### [TASK BRIEF]
Give the text in the rows below as a numbered list, one line per number, with blank lines left out. Don't include the pictures in your answer.

⟨

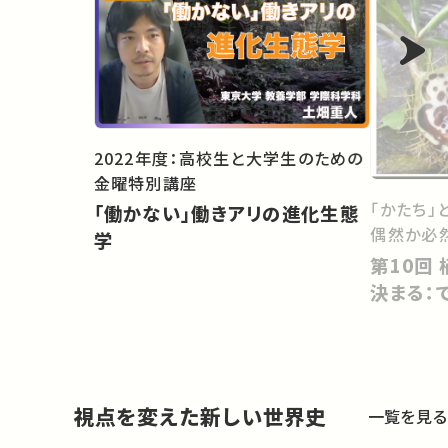
2022年度：高校生と大学生のための
金曜特別講座
「かたち」
「働かない」働きアリの進化生態
偶然か必
学
第10回 植物の＜見かけ＞はどう
決まる：
視点を変えた新しい世界史
一覧を見る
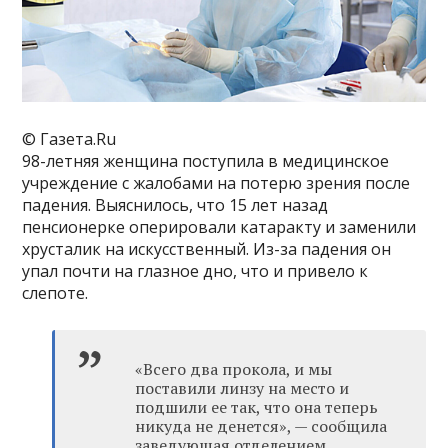
© Газета.Ru
98-летняя женщина поступила в медицинское
учреждение с жалобами на потерю зрения после
падения. Выяснилось, что 15 лет назад
пенсионерке оперировали катаракту и заменили
хрусталик на искусственный. Из-за падения он
упал почти на глазное дно, что и привело к
слепоте.
«Всего два прокола, и мы
поставили линзу на место и
подшили ее так, что она теперь
никуда не денется», — сообщила
заведующая отделением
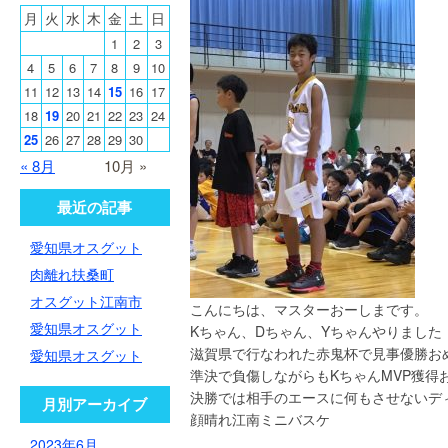
月
火
水
木
金
土
日
1
2
3
4
5
6
7
8
9
10
11
12
13
14
15
16
17
18
19
20
21
22
23
24
25
26
27
28
29
30
« 8月
10月 »
最近の記事
愛知県オスグット
肉離れ扶桑町
オスグット江南市
こんにちは、マスターおーしま
です。
愛知県オスグット
Kちゃん、Dちゃん、Yちゃんやりました
滋賀県で行なわれた
赤鬼杯で見事優勝
お
愛知県オスグット
準決で負傷しながらもKちゃんMVP獲得
決勝では相手のエースに何もさせないデ
月別アーカイブ
顔晴れ
江南ミニバスケ
2023年6月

⟩

### [FINISHED TASK]
1. 2022年度：高校生と大学生のための
2. 金曜特別講座
3. 「かたち」
4. 「働かない」働きアリの進化生態
5. 偶然か必
6. 学
7. 第10回 植物の＜見かけ＞はどう
8. 決まる：
9. 視点を変えた新しい世界史
10. 一覧を見る
11. © Газета.Ru
12. 98-летняя женщина поступила в медицинское
13. учреждение с жалобами на потерю зрения после
14. падения. Выяснилось, что 15 лет назад
15. пенсионерке оперировали катаракту и заменили
16. хрусталик на искусственный. Из-за падения он
17. упал почти на глазное дно, что и привело к
18. слепоте.
19. «Всего два прокола, и мы
20. поставили линзу на место и
21. подшили ее так, что она теперь
22. никуда не денется», — сообщила
23. заведующая отделением
24. 月
25. 火
26. 水
27. 木
28. 金
29. 土
30. 日
31. 1
32. 2
33. 3
34. 4
35. 5
36. 6
37. 7
38. 8
39. 9
40. 10
41. 11
42. 12
43. 13
44. 14
45. 15
46. 16
47. 17
48. 18
49. 19
50. 20
51. 21
52. 22
53. 23
54. 24
55. 25
56. 26
57. 27
58. 28
59. 29
60. 30
61. « 8月
62. 10月 »
63. 最近の記事
64. 愛知県オスグット
65. 肉離れ扶桑町
66. オスグット江南市
67. こんにちは、マスターおーしま
68. です。
69. 愛知県オスグット
70. Kちゃん、Dちゃん、Yちゃんやりました
71. 滋賀県で行なわれた
72. 赤鬼杯で見事優勝
73. お
74. 愛知県オスグット
75. 準決で負傷しながらもKちゃんMVP獲得
76. 決勝では相手のエースに何もさせないデ
77. 月別アーカイブ
78. 顔晴れ
79. 江南ミニバスケ
80. 2023年6月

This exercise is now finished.